Text section -
======

Hello everyone, I'm Faiz — security researcher and bug bounty hunter. This is the first article in an ongoing series about how I started bug bounty and how you can get started too.

Let me be honest with you. When I first heard about bug bounty, I thought — okay, people find bugs, companies pay them. How hard can it be?

But it turns out to be very hard.

I started on HackerOne like most people do. Made an account, picked a program, opened Burp Suite, and just… stared. Spent weeks trying to find something — anything — and got nothing. Not even a duplicate. Just silence.

At that point I genuinely thought about giving it up. Maybe this was only for people who already had years of experience. Maybe I was too late.

The Google dork rabbit hole

Someone on Reddit mentioned Hall of Fame programs — companies that don't pay money but publicly recognise you for finding bugs. Lower pressure, real targets, real bugs. Perfect place to practice.

That's when I found this dork list by sushiwushi:

inurl:responsible disclosure hall of fame

I also used the full dork list at github.com/sushiwushi/bug-bounty-dorks — bookmark it if you're starting out.

======

What this exercise asks -
#1 Based on the bug bounty post, do these statements agree with the text? Answer yes or no for each and quote the words that decide it. (a) The writer began bug bounty on HackerOne. (b) The writer's first weeks of searching produced a duplicate report. (c) Hall of Fame programs pay money for finding bugs.
#2 In the bug bounty post, where did the writer first hear about Hall of Fame programs?

(Records in a dataset)
======

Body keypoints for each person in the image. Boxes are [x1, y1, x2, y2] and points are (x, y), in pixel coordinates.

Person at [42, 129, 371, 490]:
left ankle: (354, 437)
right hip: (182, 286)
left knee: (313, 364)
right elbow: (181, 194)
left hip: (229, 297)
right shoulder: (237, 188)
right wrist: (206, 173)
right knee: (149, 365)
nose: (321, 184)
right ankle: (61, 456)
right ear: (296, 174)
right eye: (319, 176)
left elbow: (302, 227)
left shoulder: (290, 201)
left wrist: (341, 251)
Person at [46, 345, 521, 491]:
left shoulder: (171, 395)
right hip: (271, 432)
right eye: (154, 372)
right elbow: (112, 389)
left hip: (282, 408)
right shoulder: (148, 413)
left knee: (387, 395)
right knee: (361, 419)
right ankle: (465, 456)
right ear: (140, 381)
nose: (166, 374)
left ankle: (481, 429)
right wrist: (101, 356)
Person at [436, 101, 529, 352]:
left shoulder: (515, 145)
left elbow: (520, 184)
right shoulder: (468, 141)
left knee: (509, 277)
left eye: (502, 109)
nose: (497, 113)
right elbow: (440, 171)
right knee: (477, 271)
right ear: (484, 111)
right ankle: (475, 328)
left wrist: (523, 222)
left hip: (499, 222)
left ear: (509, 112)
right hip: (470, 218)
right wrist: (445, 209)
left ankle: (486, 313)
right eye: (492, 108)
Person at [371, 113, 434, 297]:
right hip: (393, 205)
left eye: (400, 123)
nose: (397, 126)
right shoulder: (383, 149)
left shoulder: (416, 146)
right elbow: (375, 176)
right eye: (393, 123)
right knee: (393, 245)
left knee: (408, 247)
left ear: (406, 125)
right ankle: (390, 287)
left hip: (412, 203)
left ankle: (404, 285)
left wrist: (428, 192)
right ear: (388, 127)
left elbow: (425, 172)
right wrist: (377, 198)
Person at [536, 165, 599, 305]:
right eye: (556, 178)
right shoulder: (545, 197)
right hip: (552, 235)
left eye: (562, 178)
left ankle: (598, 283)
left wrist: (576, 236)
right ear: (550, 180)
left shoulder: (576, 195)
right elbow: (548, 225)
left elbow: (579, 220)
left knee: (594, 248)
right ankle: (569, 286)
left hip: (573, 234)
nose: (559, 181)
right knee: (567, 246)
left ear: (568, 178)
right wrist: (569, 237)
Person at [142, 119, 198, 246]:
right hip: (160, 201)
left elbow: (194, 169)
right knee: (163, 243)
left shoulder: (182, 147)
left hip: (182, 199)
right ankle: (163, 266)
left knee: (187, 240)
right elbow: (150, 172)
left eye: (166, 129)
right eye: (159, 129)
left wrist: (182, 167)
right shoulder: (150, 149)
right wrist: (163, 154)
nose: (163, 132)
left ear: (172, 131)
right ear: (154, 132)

======

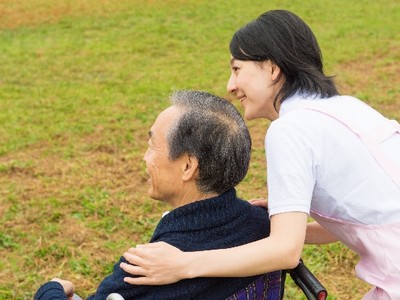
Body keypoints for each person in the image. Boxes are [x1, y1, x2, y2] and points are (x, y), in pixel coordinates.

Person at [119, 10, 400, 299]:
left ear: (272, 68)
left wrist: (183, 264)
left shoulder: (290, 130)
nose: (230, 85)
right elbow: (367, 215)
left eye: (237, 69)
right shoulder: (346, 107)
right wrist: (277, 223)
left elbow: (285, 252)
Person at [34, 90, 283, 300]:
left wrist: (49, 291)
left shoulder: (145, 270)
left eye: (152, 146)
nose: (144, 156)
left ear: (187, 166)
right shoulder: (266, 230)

======

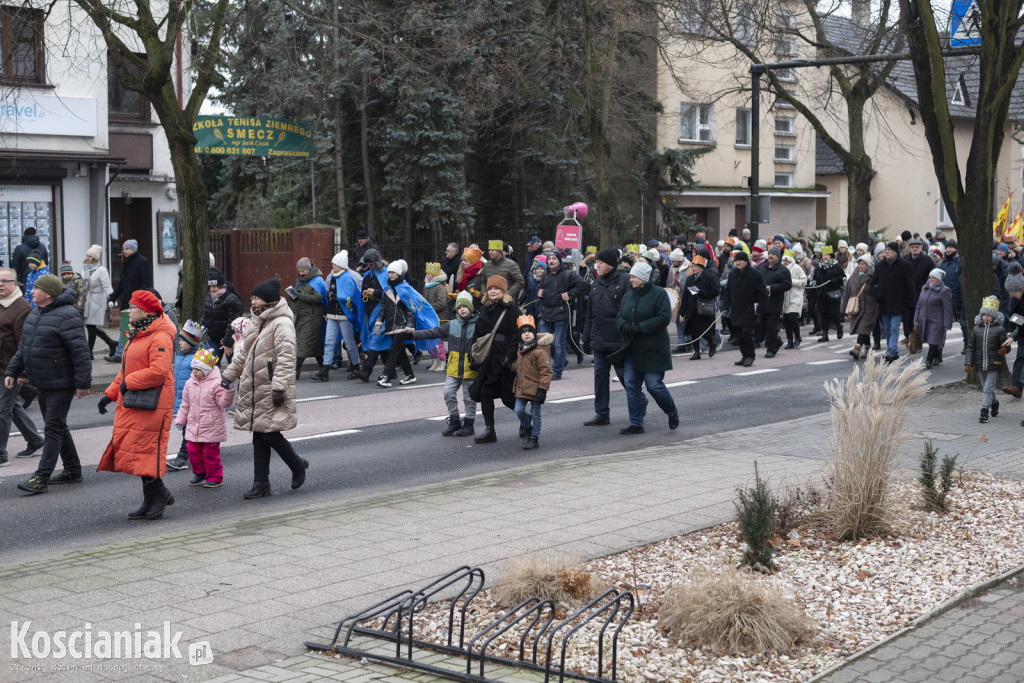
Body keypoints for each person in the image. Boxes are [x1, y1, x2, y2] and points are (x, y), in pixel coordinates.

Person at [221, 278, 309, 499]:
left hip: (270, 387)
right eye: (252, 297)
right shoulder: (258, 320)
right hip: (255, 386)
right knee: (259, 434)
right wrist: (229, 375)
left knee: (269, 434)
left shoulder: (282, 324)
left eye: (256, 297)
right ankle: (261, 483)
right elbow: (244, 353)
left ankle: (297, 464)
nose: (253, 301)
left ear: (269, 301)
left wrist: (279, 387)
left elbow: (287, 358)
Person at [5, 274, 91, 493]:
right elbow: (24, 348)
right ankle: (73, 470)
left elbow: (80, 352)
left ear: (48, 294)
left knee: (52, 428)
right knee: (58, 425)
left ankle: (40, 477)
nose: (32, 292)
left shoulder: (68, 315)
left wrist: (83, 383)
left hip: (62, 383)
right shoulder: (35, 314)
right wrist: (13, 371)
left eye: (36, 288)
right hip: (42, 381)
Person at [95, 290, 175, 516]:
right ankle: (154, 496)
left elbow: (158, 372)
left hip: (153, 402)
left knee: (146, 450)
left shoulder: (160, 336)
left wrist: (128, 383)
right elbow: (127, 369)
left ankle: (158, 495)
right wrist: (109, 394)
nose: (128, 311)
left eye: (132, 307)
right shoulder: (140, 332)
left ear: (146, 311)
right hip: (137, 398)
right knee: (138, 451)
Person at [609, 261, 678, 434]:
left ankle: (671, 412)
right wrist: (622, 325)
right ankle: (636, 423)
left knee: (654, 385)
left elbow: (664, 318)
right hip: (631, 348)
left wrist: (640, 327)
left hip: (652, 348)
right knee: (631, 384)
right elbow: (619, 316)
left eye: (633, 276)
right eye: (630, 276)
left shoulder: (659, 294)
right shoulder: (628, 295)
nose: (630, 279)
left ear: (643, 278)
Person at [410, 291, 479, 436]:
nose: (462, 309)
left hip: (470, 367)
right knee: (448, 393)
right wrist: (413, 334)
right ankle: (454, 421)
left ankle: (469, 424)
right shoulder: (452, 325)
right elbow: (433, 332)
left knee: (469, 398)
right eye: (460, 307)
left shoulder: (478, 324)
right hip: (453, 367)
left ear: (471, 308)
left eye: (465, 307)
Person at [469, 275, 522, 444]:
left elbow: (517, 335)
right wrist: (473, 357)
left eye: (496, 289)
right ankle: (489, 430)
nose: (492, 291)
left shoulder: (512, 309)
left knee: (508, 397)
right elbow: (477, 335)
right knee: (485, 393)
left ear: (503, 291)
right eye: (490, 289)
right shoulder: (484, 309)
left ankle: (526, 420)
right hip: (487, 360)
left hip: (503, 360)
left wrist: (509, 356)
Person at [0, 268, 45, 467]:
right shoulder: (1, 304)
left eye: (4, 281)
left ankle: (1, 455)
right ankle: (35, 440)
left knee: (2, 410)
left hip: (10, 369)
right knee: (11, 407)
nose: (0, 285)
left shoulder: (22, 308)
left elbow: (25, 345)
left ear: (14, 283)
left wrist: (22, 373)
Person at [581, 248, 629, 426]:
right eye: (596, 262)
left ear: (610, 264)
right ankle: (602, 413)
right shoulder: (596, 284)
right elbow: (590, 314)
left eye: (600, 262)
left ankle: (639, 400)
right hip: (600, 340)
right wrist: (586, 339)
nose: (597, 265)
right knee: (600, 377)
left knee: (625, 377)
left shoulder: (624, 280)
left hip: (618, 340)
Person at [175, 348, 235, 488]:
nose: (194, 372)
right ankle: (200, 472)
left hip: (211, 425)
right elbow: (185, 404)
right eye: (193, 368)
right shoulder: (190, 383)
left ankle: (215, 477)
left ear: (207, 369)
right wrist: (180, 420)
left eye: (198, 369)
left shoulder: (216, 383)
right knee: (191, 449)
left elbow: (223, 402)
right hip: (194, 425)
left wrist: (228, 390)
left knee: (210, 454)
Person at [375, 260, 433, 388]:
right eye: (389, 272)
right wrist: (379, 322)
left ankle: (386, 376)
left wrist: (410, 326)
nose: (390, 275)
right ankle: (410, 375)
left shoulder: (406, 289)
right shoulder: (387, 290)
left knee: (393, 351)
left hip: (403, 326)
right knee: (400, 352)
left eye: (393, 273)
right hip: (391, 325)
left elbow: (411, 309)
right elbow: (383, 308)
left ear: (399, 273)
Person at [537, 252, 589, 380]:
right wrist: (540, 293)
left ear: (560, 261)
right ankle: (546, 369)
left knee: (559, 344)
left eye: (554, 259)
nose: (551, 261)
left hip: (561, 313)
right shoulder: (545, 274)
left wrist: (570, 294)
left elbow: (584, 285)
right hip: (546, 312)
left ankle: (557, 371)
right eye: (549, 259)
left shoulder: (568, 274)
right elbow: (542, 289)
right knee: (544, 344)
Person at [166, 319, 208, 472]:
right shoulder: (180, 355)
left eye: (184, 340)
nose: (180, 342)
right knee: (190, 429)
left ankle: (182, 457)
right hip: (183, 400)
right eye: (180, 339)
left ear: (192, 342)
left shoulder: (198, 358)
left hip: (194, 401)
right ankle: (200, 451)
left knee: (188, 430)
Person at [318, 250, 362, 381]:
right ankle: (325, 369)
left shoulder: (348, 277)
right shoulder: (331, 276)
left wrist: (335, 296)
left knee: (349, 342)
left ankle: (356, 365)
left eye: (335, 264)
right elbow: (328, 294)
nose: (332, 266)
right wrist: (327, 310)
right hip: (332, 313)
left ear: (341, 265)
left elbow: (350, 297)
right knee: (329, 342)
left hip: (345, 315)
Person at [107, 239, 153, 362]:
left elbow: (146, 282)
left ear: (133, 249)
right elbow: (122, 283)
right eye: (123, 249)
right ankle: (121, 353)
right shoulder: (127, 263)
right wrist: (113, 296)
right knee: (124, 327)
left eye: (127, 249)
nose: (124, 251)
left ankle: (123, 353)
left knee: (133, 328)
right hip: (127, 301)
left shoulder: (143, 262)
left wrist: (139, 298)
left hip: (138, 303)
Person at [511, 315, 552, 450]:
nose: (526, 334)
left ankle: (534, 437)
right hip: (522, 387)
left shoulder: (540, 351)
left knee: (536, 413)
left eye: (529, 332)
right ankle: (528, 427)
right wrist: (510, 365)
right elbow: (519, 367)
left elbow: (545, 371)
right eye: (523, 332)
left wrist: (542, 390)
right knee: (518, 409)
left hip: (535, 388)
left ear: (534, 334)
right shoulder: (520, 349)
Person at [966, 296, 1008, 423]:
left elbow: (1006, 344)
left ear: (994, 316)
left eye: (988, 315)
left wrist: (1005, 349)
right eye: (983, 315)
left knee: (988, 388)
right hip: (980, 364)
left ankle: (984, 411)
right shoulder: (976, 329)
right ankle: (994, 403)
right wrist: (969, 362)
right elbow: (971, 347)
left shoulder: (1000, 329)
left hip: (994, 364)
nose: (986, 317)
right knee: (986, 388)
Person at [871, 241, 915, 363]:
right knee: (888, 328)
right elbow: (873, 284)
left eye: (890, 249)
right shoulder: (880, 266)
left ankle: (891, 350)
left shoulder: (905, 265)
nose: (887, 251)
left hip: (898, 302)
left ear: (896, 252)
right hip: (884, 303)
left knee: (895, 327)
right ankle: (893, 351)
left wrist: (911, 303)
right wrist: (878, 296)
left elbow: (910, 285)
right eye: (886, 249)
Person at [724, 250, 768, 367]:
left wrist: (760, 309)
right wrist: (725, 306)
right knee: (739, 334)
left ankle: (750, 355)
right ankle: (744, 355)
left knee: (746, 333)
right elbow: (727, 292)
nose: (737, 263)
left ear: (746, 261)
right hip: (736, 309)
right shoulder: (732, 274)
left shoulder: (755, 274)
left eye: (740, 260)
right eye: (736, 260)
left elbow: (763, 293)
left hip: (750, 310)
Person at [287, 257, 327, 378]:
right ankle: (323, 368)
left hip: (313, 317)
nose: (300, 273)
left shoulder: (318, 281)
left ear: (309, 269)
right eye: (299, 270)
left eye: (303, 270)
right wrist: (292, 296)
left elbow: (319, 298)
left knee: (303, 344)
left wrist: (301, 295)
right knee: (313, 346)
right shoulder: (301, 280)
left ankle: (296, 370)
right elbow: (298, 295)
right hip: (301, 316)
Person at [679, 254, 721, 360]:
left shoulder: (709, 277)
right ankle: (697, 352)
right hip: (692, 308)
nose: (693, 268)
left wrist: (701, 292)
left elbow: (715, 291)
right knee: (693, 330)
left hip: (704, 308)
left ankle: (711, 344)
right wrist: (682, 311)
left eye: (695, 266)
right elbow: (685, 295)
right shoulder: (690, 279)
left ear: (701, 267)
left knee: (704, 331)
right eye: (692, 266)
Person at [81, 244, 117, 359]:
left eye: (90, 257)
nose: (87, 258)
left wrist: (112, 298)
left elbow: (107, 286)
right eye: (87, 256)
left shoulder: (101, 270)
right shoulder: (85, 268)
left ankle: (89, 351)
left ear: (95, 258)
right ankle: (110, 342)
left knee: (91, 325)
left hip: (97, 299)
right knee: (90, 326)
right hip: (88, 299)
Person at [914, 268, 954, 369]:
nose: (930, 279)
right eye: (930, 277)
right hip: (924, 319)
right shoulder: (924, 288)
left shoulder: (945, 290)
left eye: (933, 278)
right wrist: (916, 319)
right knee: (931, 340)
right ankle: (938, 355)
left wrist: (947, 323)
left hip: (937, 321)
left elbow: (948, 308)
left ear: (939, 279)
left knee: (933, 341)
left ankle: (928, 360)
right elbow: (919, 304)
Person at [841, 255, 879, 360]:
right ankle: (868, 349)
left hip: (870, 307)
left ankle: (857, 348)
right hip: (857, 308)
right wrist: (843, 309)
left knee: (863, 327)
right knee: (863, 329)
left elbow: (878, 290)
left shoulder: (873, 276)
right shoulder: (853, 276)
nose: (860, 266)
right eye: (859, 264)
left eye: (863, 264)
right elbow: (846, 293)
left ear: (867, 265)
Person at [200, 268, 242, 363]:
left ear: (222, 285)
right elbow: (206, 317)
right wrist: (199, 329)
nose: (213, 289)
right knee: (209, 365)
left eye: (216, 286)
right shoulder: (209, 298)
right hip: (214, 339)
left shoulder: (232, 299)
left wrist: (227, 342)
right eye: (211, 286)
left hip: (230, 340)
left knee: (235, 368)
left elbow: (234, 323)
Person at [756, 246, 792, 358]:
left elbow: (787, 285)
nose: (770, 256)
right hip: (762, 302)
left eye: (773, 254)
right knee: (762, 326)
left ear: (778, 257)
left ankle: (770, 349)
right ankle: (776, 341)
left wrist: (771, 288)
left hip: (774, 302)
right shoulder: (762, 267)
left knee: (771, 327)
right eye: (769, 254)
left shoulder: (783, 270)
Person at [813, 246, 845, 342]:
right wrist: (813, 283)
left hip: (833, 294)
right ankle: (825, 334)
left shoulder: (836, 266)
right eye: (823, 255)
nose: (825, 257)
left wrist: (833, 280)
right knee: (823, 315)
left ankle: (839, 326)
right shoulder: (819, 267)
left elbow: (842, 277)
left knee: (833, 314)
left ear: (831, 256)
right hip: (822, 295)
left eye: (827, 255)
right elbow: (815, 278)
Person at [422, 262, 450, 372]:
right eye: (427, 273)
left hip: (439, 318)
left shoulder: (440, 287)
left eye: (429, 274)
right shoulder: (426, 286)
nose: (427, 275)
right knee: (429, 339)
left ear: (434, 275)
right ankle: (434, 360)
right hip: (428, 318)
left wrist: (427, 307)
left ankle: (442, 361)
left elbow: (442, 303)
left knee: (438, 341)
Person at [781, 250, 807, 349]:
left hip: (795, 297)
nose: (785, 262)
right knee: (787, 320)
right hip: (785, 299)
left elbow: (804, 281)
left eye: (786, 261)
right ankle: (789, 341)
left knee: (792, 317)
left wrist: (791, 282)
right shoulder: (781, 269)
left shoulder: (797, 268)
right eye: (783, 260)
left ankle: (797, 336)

======

Responses per task -
#1
(a) Yes: "I started on HackerOne like most people do."
(b) No: "Not even a duplicate."
(c) No: "companies that don't pay money but publicly recognise you for finding bugs"

#2 On Reddit, where someone mentioned them.